Thursday, May 23, 2019

I'm Just Tired

I don't know about you, but

I'm tired of being nice. I'm tired of being thoughtful and of offering consideration toward others, without receiving the same in return. I'm tired of being responsible, and productive, but also of not being able to do enough. I'm tired of being strong, and of doing so much on my own. Of pulling up my boot straps while knowing it's because I have no other choice.

I'm tired of smiling, and putting on a brave face. I'm tired of having to work so hard at my peace. I'm tired of having to work so hard at my assertiveness, where for others it comes so naturally; and of believing they benefit with no hesitation from the universe.

I'm tired of people who don't operate honestly or by integrity, getting (seemingly) everything they want in life---and of believing they benefit with no hesitation from the universe---while the rest of us work so hard to get the things we gain and yet still find certain bits of life lacking.

I'm tired of the cheats and liars and sociopaths we encounter every day, who take advantage and claim more than they deserve, and also hurt people in the process.

I don't know about you, but

I'm just tired.

I'm burned out at work, and at home.

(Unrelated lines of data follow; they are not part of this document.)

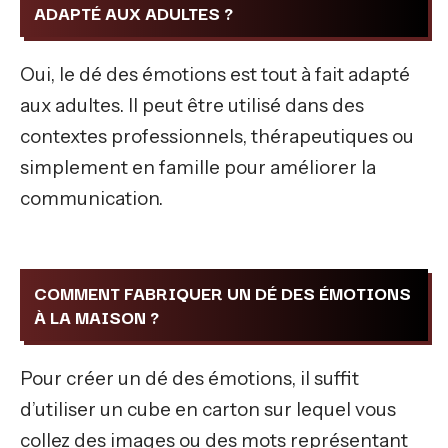
ADAPTÉ AUX ADULTES ?
Oui, le dé des émotions est tout à fait adapté
aux adultes. Il peut être utilisé dans des
contextes professionnels, thérapeutiques ou
simplement en famille pour améliorer la
communication.
COMMENT FABRIQUER UN DÉ DES ÉMOTIONS
À LA MAISON ?
Pour créer un dé des émotions, il suffit
d’utiliser un cube en carton sur lequel vous
collez des images ou des mots représentant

Burned out carrying more than my own load; working hard when others don't. Burned out with customer service. Burned out with meal planning and prep, with dirty dishes and laundry, both dirty and clean, and pet care. With car maintenance and commuting. Burned out here at the end of the school year, though it's my teens wrapping up their spring academics, not me. Burned out over being single, and with the hope of eventually not being single anymore. Burned out by disappointment.

I'm in a pitiful mood. Going through a rough patch. I know that's what it is, and that it'll turn around, but can't fix it yet. No one else can fix it, I know that, too.

No one wants to listen to their upbeat friend who normally has her shit together whine and complain.

I don't even want to hear me whine and complain. But I write it here, my internet safe-space established years ago, where I used to share without a second guess. This is where I used to write about the human condition.

I don't know about you, but

today's human condition for me is pretty pitiful.

In five days I'll embark on a week-long vacation from my day job. Home time. Project time. A chance to retreat, disconnect and decompress more than for just one evening or a Sunday, to find my reset button, and reboot.

I know my rough patch will turn around. It always does, after the pitiful wears away.

Maybe this time next month I won't be so tired.